Mr. Hoffman was a global warming crusader in the 1980s, before the terms “climate change” and “clean energy” were part of everyday life. People looked at him as if he were a modern-day Chicken Little when he discussed ozone depletion and climate change, said Maria Vargas, a former colleague of his at the Environmental Protection Agency and current director of the Better Buildings Challenge at the Department of Energy.
Mr. Hoffman’s brainchild, the Energy Star program, was originally intended to be just one of a series of voluntary programs to combat global warming and demonstrate the profit potential of developing ecologically sustainable products. He was one of the first officials at EPA, Vargas said, to recognize that voluntary programs could help the agency take preventive action against environmental problems instead of just responding to them.
“Energy Star changed the way government works with energy and attacks an environmental problem,” Vargas said.
Mr. Hoffman, who began working at EPA in 1978, devised the Energy Star program in 1992 after discovering that colleagues were wasting significant amounts of energy when away from their computers. He thought computers and printers should have a “sleep” mode to save energy when not in use.
Working with information technology companies through public-private partnerships, Mr. Hoffman promoted the development of technologies to conserve energy. He and his staff also designed a labeling program to encourage consumers to buy eco-friendly products to reduce the amount of chlorofluorocarbon compounds in the atmosphere.
In addition, the EPA took out ads in industry magazines to highlight the benefits to companies that followed environmentally friendly practices.
“He was an interdisciplinary player before it was chic,” said Scott Sklar of the Stella Group, an energy-focused marketing and policy firm in Washington.

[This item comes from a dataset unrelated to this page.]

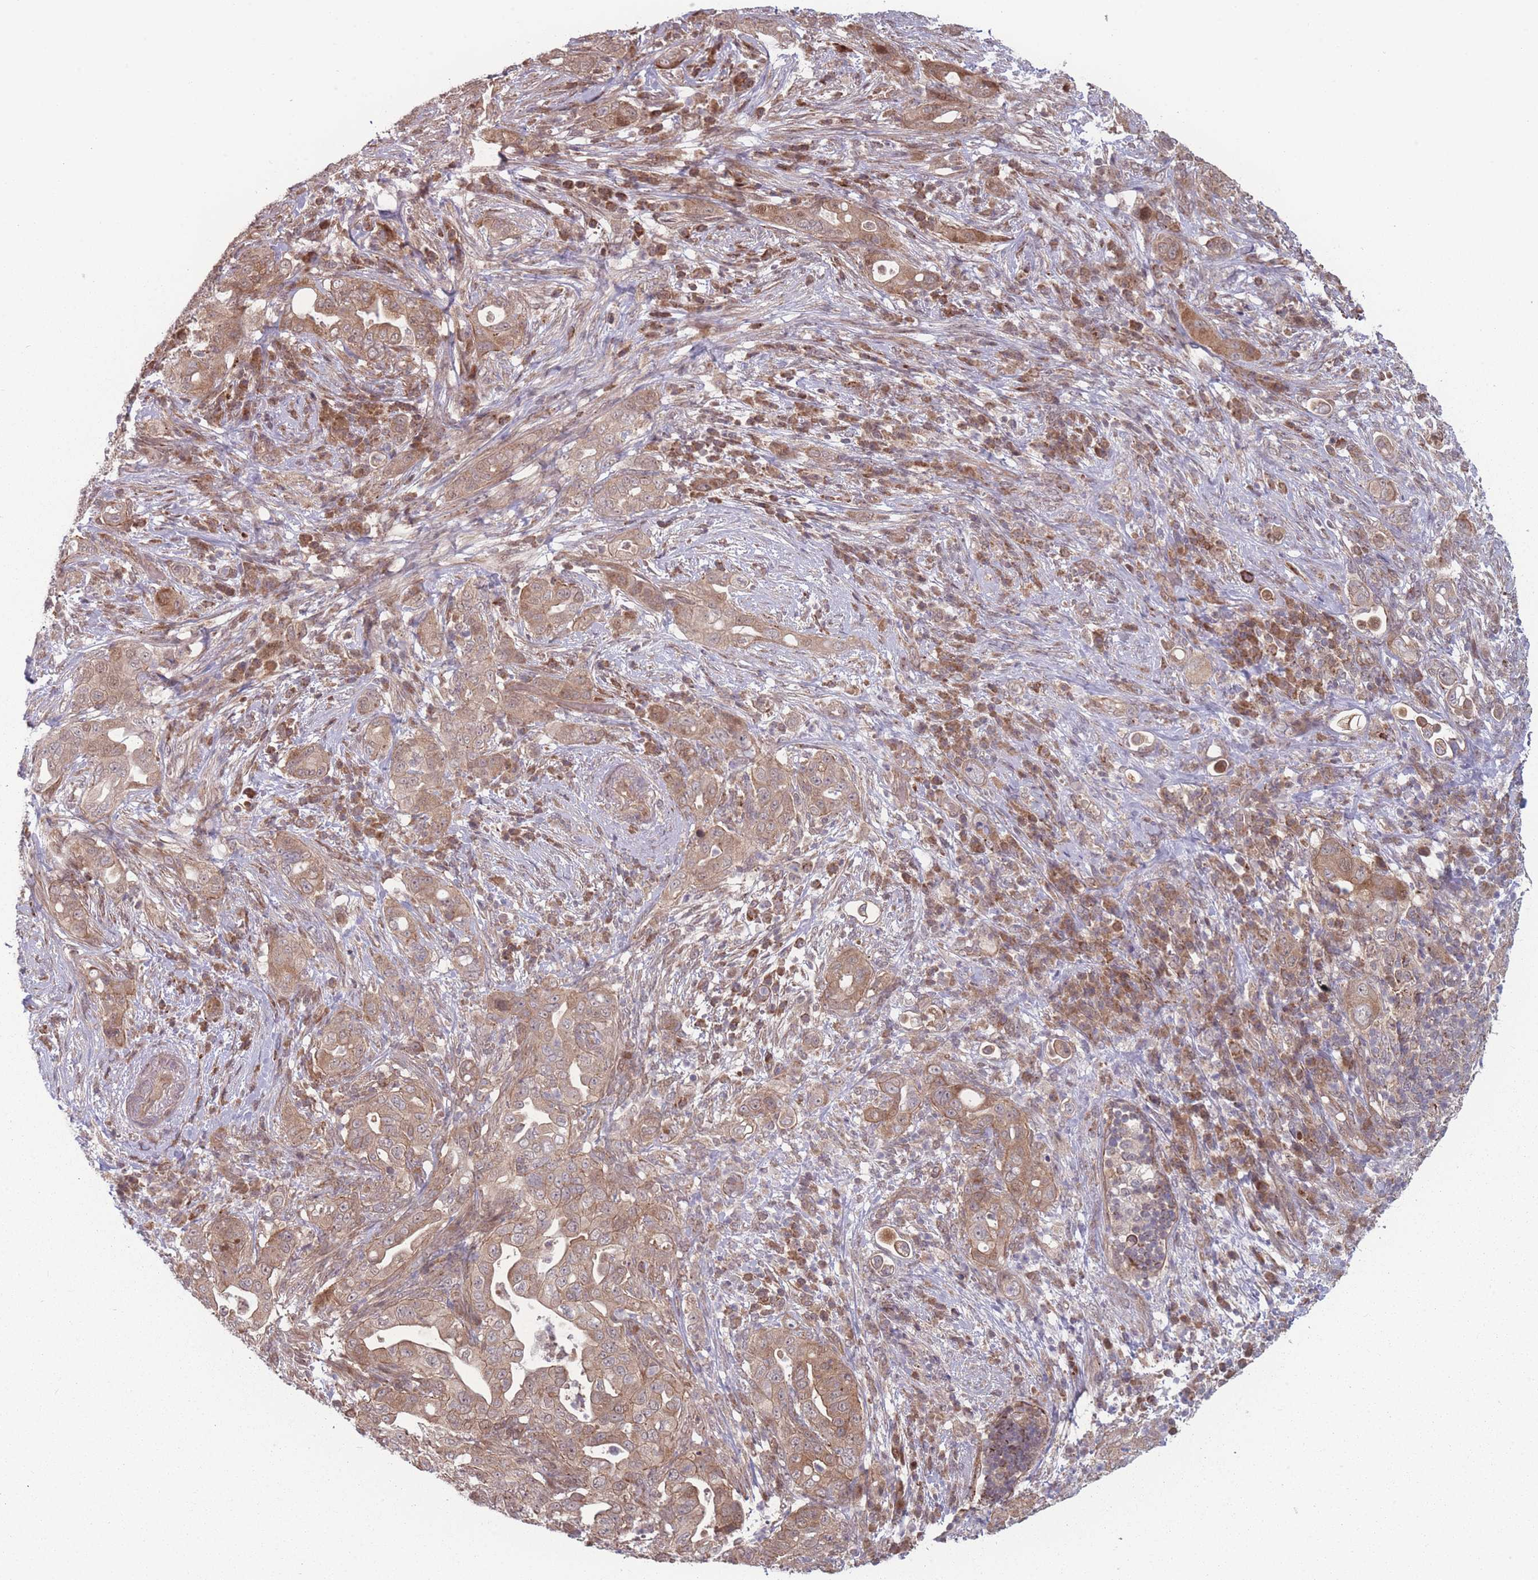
{"staining": {"intensity": "moderate", "quantity": ">75%", "location": "cytoplasmic/membranous"}, "tissue": "pancreatic cancer", "cell_type": "Tumor cells", "image_type": "cancer", "snomed": [{"axis": "morphology", "description": "Adenocarcinoma, NOS"}, {"axis": "topography", "description": "Pancreas"}], "caption": "Human pancreatic adenocarcinoma stained with a protein marker demonstrates moderate staining in tumor cells.", "gene": "RPS18", "patient": {"sex": "female", "age": 63}}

In 1996, the EPA partnered with the Department of Energy to include major home appliances and home electronics in the Energy Star program. The label is now featured on houses, commercial and industrial buildings and more than 40,000 consumer products.
In the past two decades, according to the EPA, Energy Star has prevented more than 1.7 billion metric tons of carbon emissions and saved Americans nearly $230 billion in utility bills.
The program celebrates its 20th anniversary this year and has been adopted by the European Union.
Mr. Hoffman was also a driving force behind what became the 1987 Montreal Protocol, a landmark international treaty designed to reduce harmful chemical emissions.
After retiring from the EPA in 1997 as acting director of the Global Change Division of the Office of Air and Radiation, Mr. Hoffman founded and managed several companies with the aim of inventing energy-saving technologies. His most recent project was the development of an energy-efficient automotive engine.
John Steven Hoffman was born Feb. 16, 1950, in New York City. He was a 1970 urban studies graduate of the University of Pennsylvania and received a master’s degree in systems modeling from the Massachusetts Institute of Technology in 1972. At the time of his death, he was working on a PhD in economics from the University of Twente in the Netherlands.
Before joining the EPA, Mr. Hoffman taught at several universities, including the University of Illinois at Chicago, and he founded a management consulting firm in the Chicago area.
In 1984, he contributed to the book “Greenhouse Effect and Sea Level Rise: A Challenge for This Generation.”
Mr. Hoffman was a founding director of the Tregaron Conservancy, a community organization that restores and maintains the historic Tregaron estate in Washington’s Cleveland Park neighborhood. He was also a member of the Cleveland Park Historical Society and Cleveland Park Citizens Association.
Survivors include his partner of 41 years, whom he married in 1989, Lucinda McConathy of Washington; their daughter, Alla Hoffman of Chicago; and a brother.
“John had an amazing ability to work across a wide range of disciplines,” David Doniger, an environmental policy director at the Natural Resources Defense Council, wrote in a blog post. “As far back as the early 1980s, John realized that climate change was the pre-eminent environment threat, and he began EPA’s work on strategies to slow global warming.”